Very cool, looks kinda like a plate of some funky pretzels though


----------



## Aliaysonfire (Dec 18, 2012)

cowboyhermit said:


> Very cool, looks kinda like a plate of some funky pretzels though


Thank you!


----------



## Boomy (Mar 17, 2012)

Good job!


----------



## Aliaysonfire (Dec 18, 2012)

ya- there will be more of these lil guys- these will be up for trading at the swap meet as well...hint hint~


----------



## bigtrain2020 (Mar 20, 2013)

Aliaysonfire said:


> ya- there will be more of these lil guys- these will be up for trading at the swap meet as well...hint hint~


Swap meet? Where does this take place?


----------



## Boomy (Mar 17, 2012)

She's trying to set one up in the Houston area. Meet-n-greet and trade preper items...


----------



## bigtrain2020 (Mar 20, 2013)

That sounds pretty cool actually. I have been toying with the idea for the last year or so on starting an off the grid R&D group.


----------



## cnsper (Sep 20, 2012)

The problem with stuff like that is that it is only waterproof for a short period of time. You see, water wicks up the wood so in an area exposed to high humidity for a period of time they may not work at all. 

If you fall out of your canoe and it takes you 30 minutes to get your gear out of the water you are probably ok. If you are hurt and unable to get it out of the water until the next day, you may be out of luck.

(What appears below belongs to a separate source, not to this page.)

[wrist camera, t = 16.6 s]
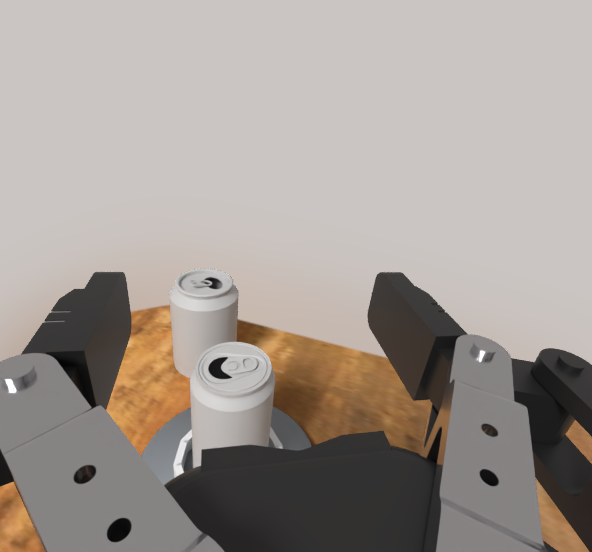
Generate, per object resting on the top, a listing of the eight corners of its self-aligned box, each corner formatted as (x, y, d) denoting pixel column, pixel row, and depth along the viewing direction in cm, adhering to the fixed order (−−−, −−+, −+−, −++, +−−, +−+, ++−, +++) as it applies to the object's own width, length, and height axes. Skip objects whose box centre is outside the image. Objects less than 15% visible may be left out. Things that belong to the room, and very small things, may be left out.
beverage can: (191, 442, 34) (187, 341, 29) (258, 430, 36) (266, 334, 31) (195, 511, 29) (190, 404, 23) (273, 492, 31) (286, 389, 25)
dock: (343, 450, 36) (347, 433, 35) (250, 633, 24) (252, 616, 23) (217, 383, 43) (217, 367, 41) (90, 499, 30) (85, 480, 29)
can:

Waterproof is not the correct terminology but should be water resistant. Commercial ones are named wrong too. Just be aware that "waterproof" matches are not all they are cracked up to be.


----------



## Aliaysonfire (Dec 18, 2012)

cnsper said:


> The problem with stuff like that is that it is only waterproof for a short period of time. You see, water wicks up the wood so in an area exposed to high humidity for a period of time they may not work at all.
> 
> If you fall out of your canoe and it takes you 30 minutes to get your gear out of the water you are probably ok. If you are hurt and unable to get it out of the water until the next day, you may be out of luck.
> 
> Waterproof is not the correct terminology but should be water resistant. Commercial ones are named wrong too. Just be aware that "waterproof" matches are not all they are cracked up to be.


Didnt know that- but damn what a kill joy lol!


----------



## WWhermit (Mar 1, 2012)

Put those matches in a little ziploc, and you'll be good to go.


----------



## Aliaysonfire (Dec 18, 2012)

WWhermit said:


> Put those matches in a little ziploc, and you'll be good to go.


I left one sit in a cup of water for 4 hrs and it didn't have a problem lighting.  pretty cool. It didn't seem to be affected by it at all.


----------



## cowboyhermit (Nov 10, 2012)

Yeah, I didn't want to argue but if the wax soaks into the wood a bit it can be a darn effective water proofing.


----------



## Aliaysonfire (Dec 18, 2012)

cowboyhermit said:


> Yeah, I didn't want to argue but if the wax soaks into the wood a bit it can be a darn effective water proofing.


I'd did several dips for each match. Like, I'd dip it initially and let it it and dry...then do it two more times and then a 3rd time- all the ones I have made in that setting and dropped them all in so they have several layers around them


----------